DIRECTIONS: The expected answer is the full listing, repeated exactly and free of images.

****************************************

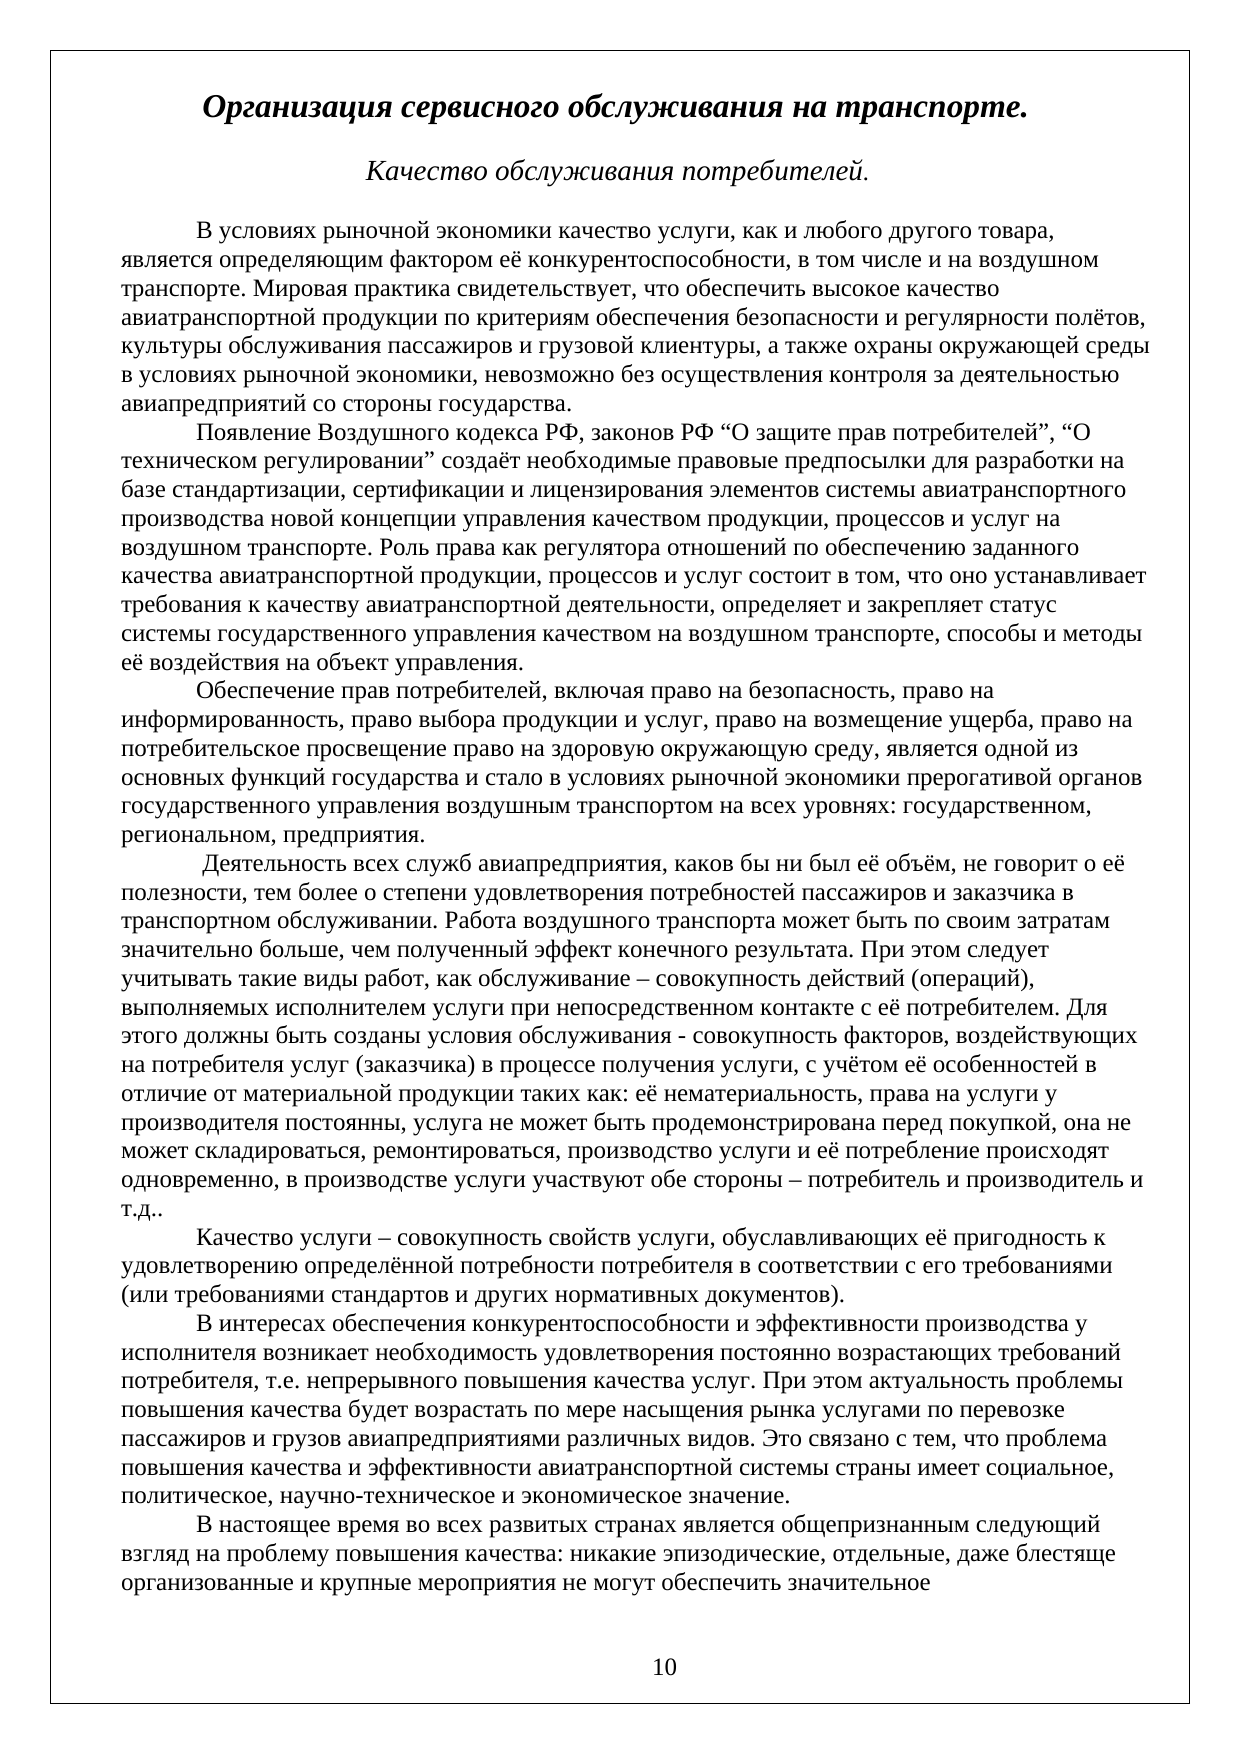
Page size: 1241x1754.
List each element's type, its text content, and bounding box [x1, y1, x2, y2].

text Обеспечение прав потребителей, включая право на безопасность, право на информированность, право выбора продукции и услуг, право на возмещение ущерба, право на потребительское просвещение право на здоровую окружающую среду, является одной из основных функций государства и стало в условиях рыночной экономики прерогативой органов государственного управления воздушным транспортом на всех уровнях: государственном, региональном, предприятия. [121, 676, 1152, 848]
text В настоящее время во всех развитых странах является общепризнанным следующий взгляд на проблему повышения качества: никакие эпизодические, отдельные, даже блестяще организованные и крупные мероприятия не могут обеспечить значительное [121, 1509, 1152, 1596]
text В интересах обеспечения конкурентоспособности и эффективности производства у исполнителя возникает необходимость удовлетворения постоянно возрастающих требований потребителя, т.е. непрерывного повышения качества услуг. При этом актуальность проблемы повышения качества будет возрастать по мере насыщения рынка услугами по перевозке пассажиров и грузов авиапредприятиями различных видов. Это связано с тем, что проблема повышения качества и эффективности авиатранспортной системы страны имеет социальное, политическое, научно-техническое и экономическое значение. [121, 1308, 1152, 1509]
text Появление Воздушного кодекса РФ, законов РФ “О защите прав потребителей”, “О техническом регулировании” создаёт необходимые правовые предпосылки для разработки на базе стандартизации, сертификации и лицензирования элементов системы авиатранспортного производства новой концепции управления качеством продукции, процессов и услуг на воздушном транспорте. Роль права как регулятора отношений по обеспечению заданного качества авиатранспортной продукции, процессов и услуг состоит в том, что оно устанавливает требования к качеству авиатранспортной деятельности, определяет и закрепляет статус системы государственного управления качеством на воздушном транспорте, способы и методы её воздействия на объект управления. [121, 417, 1152, 676]
text Деятельность всех служб авиапредприятия, каков бы ни был её объём, не говорит о её полезности, тем более о степени удовлетворения потребностей пассажиров и заказчика в транспортном обслуживании. Работа воздушного транспорта может быть по своим затратам значительно больше, чем полученный эффект конечного результата. При этом следует учитывать такие виды работ, как обслуживание – совокупность действий (операций), выполняемых исполнителем услуги при непосредственном контакте с её потребителем. Для этого должны быть созданы условия обслуживания - совокупность факторов, воздействующих на потребителя услуг (заказчика) в процессе получения услуги, с учётом её особенностей в отличие от материальной продукции таких как: её нематериальность, права на услуги у производителя постоянны, услуга не может быть продемонстрирована перед покупкой, она не может складироваться, ремонтироваться, производство услуги и её потребление происходят одновременно, в производстве услуги участвуют обе стороны – потребитель и производитель и т.д.. [121, 848, 1152, 1222]
text Качество услуги – совокупность свойств услуги, обуславливающих её пригодность к удовлетворению определённой потребности потребителя в соответствии с его требованиями (или требованиями стандартов и других нормативных документов). [121, 1222, 1152, 1308]
text В условиях рыночной экономики качество услуги, как и любого другого товара, является определяющим фактором её конкурентоспособности, в том числе и на воздушном транспорте. Мировая практика свидетельствует, что обеспечить высокое качество авиатранспортной продукции по критериям обеспечения безопасности и регулярности полётов, культуры обслуживания пассажиров и грузовой клиентуры, а также охраны окружающей среды в условиях рыночной экономики, невозможно без осуществления контроля за деятельностью авиапредприятий со стороны государства. [121, 216, 1152, 417]
text Качество обслуживания потребителей. [177, 153, 1152, 187]
text Организация сервисного обслуживания на транспорте. [177, 86, 1152, 124]
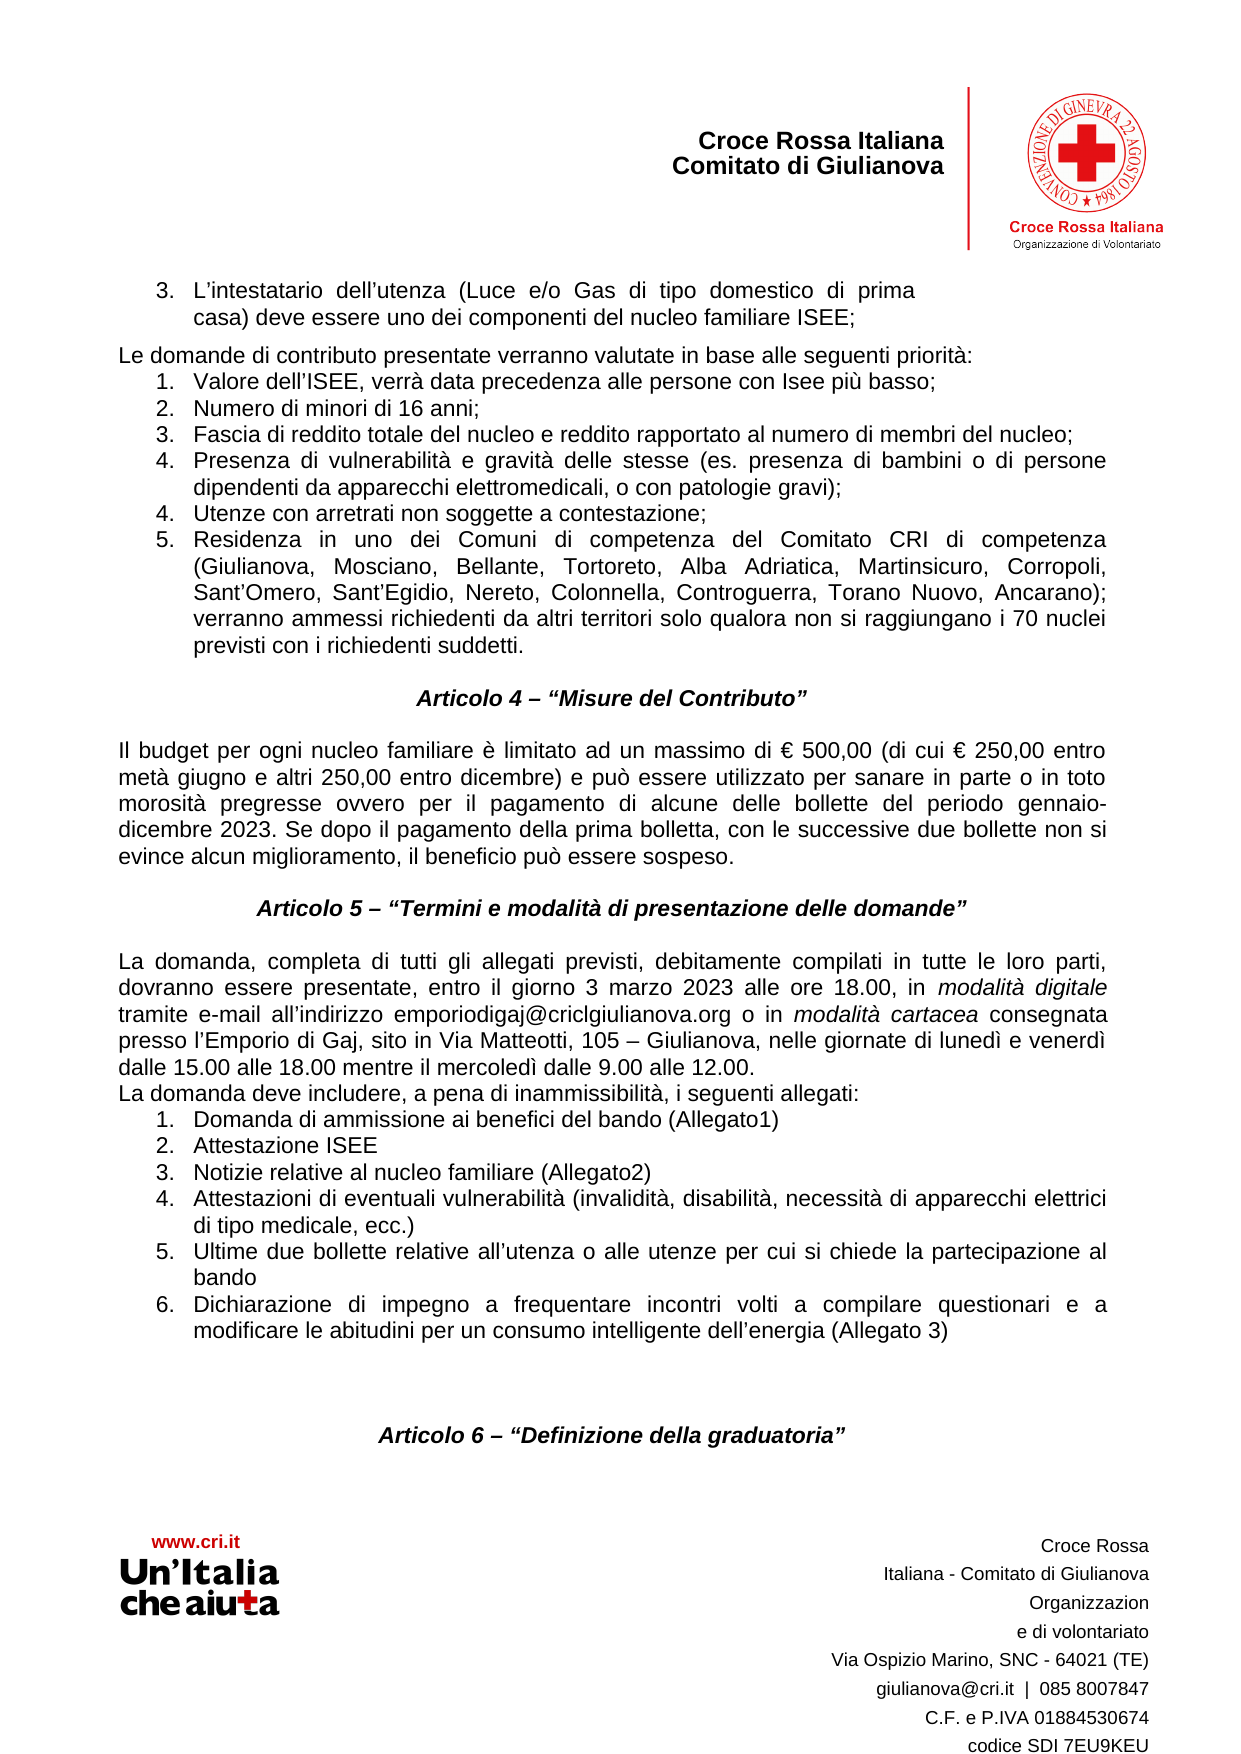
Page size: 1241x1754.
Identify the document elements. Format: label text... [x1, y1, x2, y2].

list Valore dell’ISEE, verrà data precedenza alle persone con Isee più basso; [156, 368, 1107, 394]
picture [935, 53, 1173, 298]
list Fascia di reddito totale del nucleo e reddito rapportato al numero di membri del nucleo; [156, 421, 1107, 447]
text La domanda, completa di tutti gli allegati previsti, debitamente compilati in tutte le loro parti, dovranno essere presentate, entro il giorno 3 marzo 2023 alle ore 18.00, in modalità digitale tramite e-mail all’indirizzo emporiodigaj@criclgiulianova.org o in modalità cartacea consegnata presso l’Emporio di Gaj, sito in Via Matteotti, 105 – Giulianova, nelle giornate di lunedì e venerdì dalle 15.00 alle 18.00 mentre il mercoledì dalle 9.00 alle 12.00. [118, 948, 1107, 1080]
list Numero di minori di 16 anni; [156, 394, 1107, 421]
list Attestazione ISEE [156, 1132, 1107, 1159]
text Articolo 5 – “Termini e modalità di presentazione delle domande” [118, 895, 1107, 922]
list Presenza di vulnerabilità e gravità delle stesse (es. presenza di bambini o di persone dipendenti da apparecchi elettromedicali, o con patologie gravi); [156, 447, 1107, 500]
list Domanda di ammissione ai benefici del bando (Allegato1) [156, 1106, 1107, 1132]
picture [118, 1555, 282, 1620]
list Notizie relative al nucleo familiare (Allegato2) [156, 1159, 1107, 1185]
text La domanda deve includere, a pena di inammissibilità, i seguenti allegati: [118, 1080, 1107, 1106]
text Articolo 4 – “Misure del Contributo” [118, 684, 1107, 711]
list Residenza in uno dei Comuni di competenza del Comitato CRI di competenza (Giulianova, Mosciano, Bellante, Tortoreto, Alba Adriatica, Martinsicuro, Corropoli, Sant’Omero, Sant’Egidio, Nereto, Colonnella, Controguerra, Torano Nuovo, Ancarano); verranno ammessi richiedenti da altri territori solo qualora non si raggiungano i 70 nuclei previsti con i richiedenti suddetti. [156, 526, 1107, 658]
text Le domande di contributo presentate verranno valutate in base alle seguenti priorità: [118, 342, 1107, 368]
list Ultime due bollette relative all’utenza o alle utenze per cui si chiede la partecipazione al bando [156, 1238, 1107, 1291]
list Attestazioni di eventuali vulnerabilità (invalidità, disabilità, necessità di apparecchi elettrici di tipo medicale, ecc.) [156, 1185, 1107, 1238]
text Il budget per ogni nucleo familiare è limitato ad un massimo di € 500,00 (di cui € 250,00 entro metà giugno e altri 250,00 entro dicembre) e può essere utilizzato per sanare in parte o in toto morosità pregresse ovvero per il pagamento di alcune delle bollette del periodo gennaio-dicembre 2023. Se dopo il pagamento della prima bolletta, con le successive due bollette non si evince alcun miglioramento, il beneficio può essere sospeso. [118, 737, 1107, 869]
list L’intestatario dell’utenza (Luce e/o Gas di tipo domestico di prima casa) deve essere uno dei componenti del nucleo familiare ISEE; [156, 277, 1107, 330]
list Dichiarazione di impegno a frequentare incontri volti a compilare questionari e a modificare le abitudini per un consumo intelligente dell’energia (Allegato 3) [156, 1291, 1107, 1343]
list Utenze con arretrati non soggette a contestazione; [156, 500, 1107, 526]
text Articolo 6 – “Definizione della graduatoria” [118, 1422, 1107, 1449]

****************************************

ANSWER TO THIS PROBLEM:
Page size: 1241x1754.
List each element's type, its text content, and bounding box [x1, y1, x2, y2].

text Обеспечение прав потребителей, включая право на безопасность, право на информированность, право выбора продукции и услуг, право на возмещение ущерба, право на потребительское просвещение право на здоровую окружающую среду, является одной из основных функций государства и стало в условиях рыночной экономики прерогативой органов государственного управления воздушным транспортом на всех уровнях: государственном, региональном, предприятия. [121, 676, 1152, 848]
text В настоящее время во всех развитых странах является общепризнанным следующий взгляд на проблему повышения качества: никакие эпизодические, отдельные, даже блестяще организованные и крупные мероприятия не могут обеспечить значительное [121, 1509, 1152, 1596]
text В интересах обеспечения конкурентоспособности и эффективности производства у исполнителя возникает необходимость удовлетворения постоянно возрастающих требований потребителя, т.е. непрерывного повышения качества услуг. При этом актуальность проблемы повышения качества будет возрастать по мере насыщения рынка услугами по перевозке пассажиров и грузов авиапредприятиями различных видов. Это связано с тем, что проблема повышения качества и эффективности авиатранспортной системы страны имеет социальное, политическое, научно-техническое и экономическое значение. [121, 1308, 1152, 1509]
text Появление Воздушного кодекса РФ, законов РФ “О защите прав потребителей”, “О техническом регулировании” создаёт необходимые правовые предпосылки для разработки на базе стандартизации, сертификации и лицензирования элементов системы авиатранспортного производства новой концепции управления качеством продукции, процессов и услуг на воздушном транспорте. Роль права как регулятора отношений по обеспечению заданного качества авиатранспортной продукции, процессов и услуг состоит в том, что оно устанавливает требования к качеству авиатранспортной деятельности, определяет и закрепляет статус системы государственного управления качеством на воздушном транспорте, способы и методы её воздействия на объект управления. [121, 417, 1152, 676]
text Деятельность всех служб авиапредприятия, каков бы ни был её объём, не говорит о её полезности, тем более о степени удовлетворения потребностей пассажиров и заказчика в транспортном обслуживании. Работа воздушного транспорта может быть по своим затратам значительно больше, чем полученный эффект конечного результата. При этом следует учитывать такие виды работ, как обслуживание – совокупность действий (операций), выполняемых исполнителем услуги при непосредственном контакте с её потребителем. Для этого должны быть созданы условия обслуживания - совокупность факторов, воздействующих на потребителя услуг (заказчика) в процессе получения услуги, с учётом её особенностей в отличие от материальной продукции таких как: её нематериальность, права на услуги у производителя постоянны, услуга не может быть продемонстрирована перед покупкой, она не может складироваться, ремонтироваться, производство услуги и её потребление происходят одновременно, в производстве услуги участвуют обе стороны – потребитель и производитель и т.д.. [121, 848, 1152, 1222]
text Качество услуги – совокупность свойств услуги, обуславливающих её пригодность к удовлетворению определённой потребности потребителя в соответствии с его требованиями (или требованиями стандартов и других нормативных документов). [121, 1222, 1152, 1308]
text В условиях рыночной экономики качество услуги, как и любого другого товара, является определяющим фактором её конкурентоспособности, в том числе и на воздушном транспорте. Мировая практика свидетельствует, что обеспечить высокое качество авиатранспортной продукции по критериям обеспечения безопасности и регулярности полётов, культуры обслуживания пассажиров и грузовой клиентуры, а также охраны окружающей среды в условиях рыночной экономики, невозможно без осуществления контроля за деятельностью авиапредприятий со стороны государства. [121, 216, 1152, 417]
text Качество обслуживания потребителей. [177, 153, 1152, 187]
text Организация сервисного обслуживания на транспорте. [177, 86, 1152, 124]
Page size: 1241x1754.
Identify the document elements. Format: label text... [x1, y1, x2, y2].

list Valore dell’ISEE, verrà data precedenza alle persone con Isee più basso; [156, 368, 1107, 394]
picture [935, 53, 1173, 298]
list Fascia di reddito totale del nucleo e reddito rapportato al numero di membri del nucleo; [156, 421, 1107, 447]
text La domanda, completa di tutti gli allegati previsti, debitamente compilati in tutte le loro parti, dovranno essere presentate, entro il giorno 3 marzo 2023 alle ore 18.00, in modalità digitale tramite e-mail all’indirizzo emporiodigaj@criclgiulianova.org o in modalità cartacea consegnata presso l’Emporio di Gaj, sito in Via Matteotti, 105 – Giulianova, nelle giornate di lunedì e venerdì dalle 15.00 alle 18.00 mentre il mercoledì dalle 9.00 alle 12.00. [118, 948, 1107, 1080]
list Numero di minori di 16 anni; [156, 394, 1107, 421]
list Attestazione ISEE [156, 1132, 1107, 1159]
text Articolo 5 – “Termini e modalità di presentazione delle domande” [118, 895, 1107, 922]
list Presenza di vulnerabilità e gravità delle stesse (es. presenza di bambini o di persone dipendenti da apparecchi elettromedicali, o con patologie gravi); [156, 447, 1107, 500]
list Domanda di ammissione ai benefici del bando (Allegato1) [156, 1106, 1107, 1132]
picture [118, 1555, 282, 1620]
list Notizie relative al nucleo familiare (Allegato2) [156, 1159, 1107, 1185]
text La domanda deve includere, a pena di inammissibilità, i seguenti allegati: [118, 1080, 1107, 1106]
text Articolo 4 – “Misure del Contributo” [118, 684, 1107, 711]
list Residenza in uno dei Comuni di competenza del Comitato CRI di competenza (Giulianova, Mosciano, Bellante, Tortoreto, Alba Adriatica, Martinsicuro, Corropoli, Sant’Omero, Sant’Egidio, Nereto, Colonnella, Controguerra, Torano Nuovo, Ancarano); verranno ammessi richiedenti da altri territori solo qualora non si raggiungano i 70 nuclei previsti con i richiedenti suddetti. [156, 526, 1107, 658]
text Le domande di contributo presentate verranno valutate in base alle seguenti priorità: [118, 342, 1107, 368]
list Ultime due bollette relative all’utenza o alle utenze per cui si chiede la partecipazione al bando [156, 1238, 1107, 1291]
list Attestazioni di eventuali vulnerabilità (invalidità, disabilità, necessità di apparecchi elettrici di tipo medicale, ecc.) [156, 1185, 1107, 1238]
text Il budget per ogni nucleo familiare è limitato ad un massimo di € 500,00 (di cui € 250,00 entro metà giugno e altri 250,00 entro dicembre) e può essere utilizzato per sanare in parte o in toto morosità pregresse ovvero per il pagamento di alcune delle bollette del periodo gennaio-dicembre 2023. Se dopo il pagamento della prima bolletta, con le successive due bollette non si evince alcun miglioramento, il beneficio può essere sospeso. [118, 737, 1107, 869]
list L’intestatario dell’utenza (Luce e/o Gas di tipo domestico di prima casa) deve essere uno dei componenti del nucleo familiare ISEE; [156, 277, 1107, 330]
list Dichiarazione di impegno a frequentare incontri volti a compilare questionari e a modificare le abitudini per un consumo intelligente dell’energia (Allegato 3) [156, 1291, 1107, 1343]
list Utenze con arretrati non soggette a contestazione; [156, 500, 1107, 526]
text Articolo 6 – “Definizione della graduatoria” [118, 1422, 1107, 1449]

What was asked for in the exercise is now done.